Sacked directors of Infrastructure Leasing and Financial Services Ltd (IL&FS) will have to face questions on negligence, diversion of funds, failed risk management and misrepresentation of facts that are viewed seriously under the Companies Act. They will also need to explain charges of mismanaging the infrastructure lender that is threatening the stability of the financial system.
A statement issued on Monday by the corporate affairs ministry and its petition filed before the National Company Law Tribunal blamed the erstwhile directors for a host of failures at IL&FS which affected the markets and the financial system, though it is for the Serious Fraud Investigation Office (SFIO) to dig out facts and initiate prosecution.
The charges against these directors include siphoning off of funds through excessive executive pay, financial mismanagement, misrepresentation of true state of the group’s financial fragility, suppression of material information, misrepresentation of facts to camouflage debt stress and exaggerated depiction of non-current assets. Some of these failings, if found to be done intentionally such as making a false statement, could get covered under definition of fraud which makes a defaulter liable to imprisonment of up to 10 years and a fine of up to three times the amount involved, as per section 447 of the Companies Act.
A government official, who spoke on condition of not being named, said the SFIO investigation was ordered given the “enormity and depth of the violations.” “169 group companies of IL&FS are under probe. The new board of directors will review decisions of the previous management,” said the official. The government is also likely to impose travel restrictions on some of the ex-directors.
The auditor of IL&FS will also be covered under the proposed investigation by SFIO, a multi-disciplinary agency with members from different financial regulators, said a person informed about the charges being pressed by the government.
The auditor SRBC & Co and IL&FS did not respond to emails seeking comment.
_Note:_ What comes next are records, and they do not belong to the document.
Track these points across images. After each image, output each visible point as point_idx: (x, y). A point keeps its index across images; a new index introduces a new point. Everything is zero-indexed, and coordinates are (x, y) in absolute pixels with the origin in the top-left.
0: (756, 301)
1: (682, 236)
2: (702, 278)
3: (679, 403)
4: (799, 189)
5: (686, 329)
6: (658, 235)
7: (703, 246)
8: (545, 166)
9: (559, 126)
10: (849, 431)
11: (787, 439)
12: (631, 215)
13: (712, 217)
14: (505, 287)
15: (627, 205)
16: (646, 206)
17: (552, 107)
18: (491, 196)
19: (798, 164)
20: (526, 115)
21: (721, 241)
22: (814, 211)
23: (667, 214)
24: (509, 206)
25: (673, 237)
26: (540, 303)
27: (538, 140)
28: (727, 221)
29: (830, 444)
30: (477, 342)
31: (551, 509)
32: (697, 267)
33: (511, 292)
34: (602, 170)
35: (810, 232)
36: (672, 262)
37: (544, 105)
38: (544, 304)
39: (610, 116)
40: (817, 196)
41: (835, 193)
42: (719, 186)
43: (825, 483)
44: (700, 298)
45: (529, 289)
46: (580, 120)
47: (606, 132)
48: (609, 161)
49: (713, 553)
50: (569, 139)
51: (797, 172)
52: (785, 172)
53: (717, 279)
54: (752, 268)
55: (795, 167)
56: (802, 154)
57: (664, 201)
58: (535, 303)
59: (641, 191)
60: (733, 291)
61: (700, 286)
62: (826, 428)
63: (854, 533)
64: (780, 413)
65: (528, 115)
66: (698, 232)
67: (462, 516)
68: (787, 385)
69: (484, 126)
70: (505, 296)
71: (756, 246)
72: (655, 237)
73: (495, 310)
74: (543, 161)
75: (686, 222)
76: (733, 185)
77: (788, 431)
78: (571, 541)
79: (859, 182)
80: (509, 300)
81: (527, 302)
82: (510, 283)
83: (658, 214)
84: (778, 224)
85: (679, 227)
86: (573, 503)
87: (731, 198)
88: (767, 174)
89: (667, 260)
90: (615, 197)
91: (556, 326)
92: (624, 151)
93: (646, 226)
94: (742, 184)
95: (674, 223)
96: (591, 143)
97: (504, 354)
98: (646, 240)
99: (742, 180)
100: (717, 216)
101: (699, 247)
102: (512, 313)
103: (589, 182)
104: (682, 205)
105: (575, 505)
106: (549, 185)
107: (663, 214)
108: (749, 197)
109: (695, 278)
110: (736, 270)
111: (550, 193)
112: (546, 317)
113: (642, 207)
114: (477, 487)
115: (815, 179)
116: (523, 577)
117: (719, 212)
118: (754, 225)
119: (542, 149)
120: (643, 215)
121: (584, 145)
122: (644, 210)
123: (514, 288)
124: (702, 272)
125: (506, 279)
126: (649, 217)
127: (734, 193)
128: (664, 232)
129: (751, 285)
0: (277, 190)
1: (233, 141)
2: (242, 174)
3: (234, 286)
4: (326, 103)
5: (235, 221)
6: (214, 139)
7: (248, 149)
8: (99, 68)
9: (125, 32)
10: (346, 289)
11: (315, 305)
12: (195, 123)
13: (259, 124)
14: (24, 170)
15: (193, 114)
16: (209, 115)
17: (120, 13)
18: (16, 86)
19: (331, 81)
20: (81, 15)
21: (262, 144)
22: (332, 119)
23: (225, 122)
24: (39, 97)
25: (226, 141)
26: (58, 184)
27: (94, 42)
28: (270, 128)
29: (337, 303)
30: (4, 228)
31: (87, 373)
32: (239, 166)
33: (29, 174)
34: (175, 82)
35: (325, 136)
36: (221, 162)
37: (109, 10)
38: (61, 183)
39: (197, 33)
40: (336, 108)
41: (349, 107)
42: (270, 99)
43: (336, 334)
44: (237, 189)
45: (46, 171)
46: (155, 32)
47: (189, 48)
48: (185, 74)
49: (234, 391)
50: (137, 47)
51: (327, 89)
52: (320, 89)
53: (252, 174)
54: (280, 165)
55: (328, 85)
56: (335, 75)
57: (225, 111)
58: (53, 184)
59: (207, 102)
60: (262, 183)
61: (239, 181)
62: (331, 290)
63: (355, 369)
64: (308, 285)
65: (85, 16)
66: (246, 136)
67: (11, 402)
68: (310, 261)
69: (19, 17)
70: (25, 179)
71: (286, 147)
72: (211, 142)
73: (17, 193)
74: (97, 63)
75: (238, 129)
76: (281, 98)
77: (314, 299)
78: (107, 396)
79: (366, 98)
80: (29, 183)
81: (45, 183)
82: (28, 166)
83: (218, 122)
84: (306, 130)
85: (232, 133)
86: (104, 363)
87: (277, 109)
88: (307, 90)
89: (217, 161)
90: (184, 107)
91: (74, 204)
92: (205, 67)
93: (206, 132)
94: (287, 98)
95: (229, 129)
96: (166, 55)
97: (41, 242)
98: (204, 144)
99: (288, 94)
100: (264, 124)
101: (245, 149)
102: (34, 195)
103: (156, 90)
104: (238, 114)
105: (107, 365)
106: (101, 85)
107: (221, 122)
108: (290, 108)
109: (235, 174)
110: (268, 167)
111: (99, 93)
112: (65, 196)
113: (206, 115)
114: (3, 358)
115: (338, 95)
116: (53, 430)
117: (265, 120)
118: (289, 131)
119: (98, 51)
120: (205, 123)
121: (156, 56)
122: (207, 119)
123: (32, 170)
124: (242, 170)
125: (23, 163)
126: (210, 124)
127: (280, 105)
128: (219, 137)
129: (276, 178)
The government took the serious step of replacing the board as a significant portion of the money invested in IL&FS is public money from financial institutions and the failure of the group has led to contagion effect in markets and posed risks to financial stability. As much as 40% of IL&FS is owned by Life Insurance Corporation of India (LIC), Central Bank of India and State Bank of India.
Experts said in the case of entities which are large and the failure of which could impact markets, negligence and failure are taken seriously by regulators.
“Even in cases where there is no financial manipulation or siphoning off of funds, wrong judgment, failed business acumen and negligence could bring a company to its knees. Specifically when such actions are against public interest, they are viewed seriously under the Companies Act,” said Pavan Kumar Vijay, founder of advisory firm Corporate Professionals.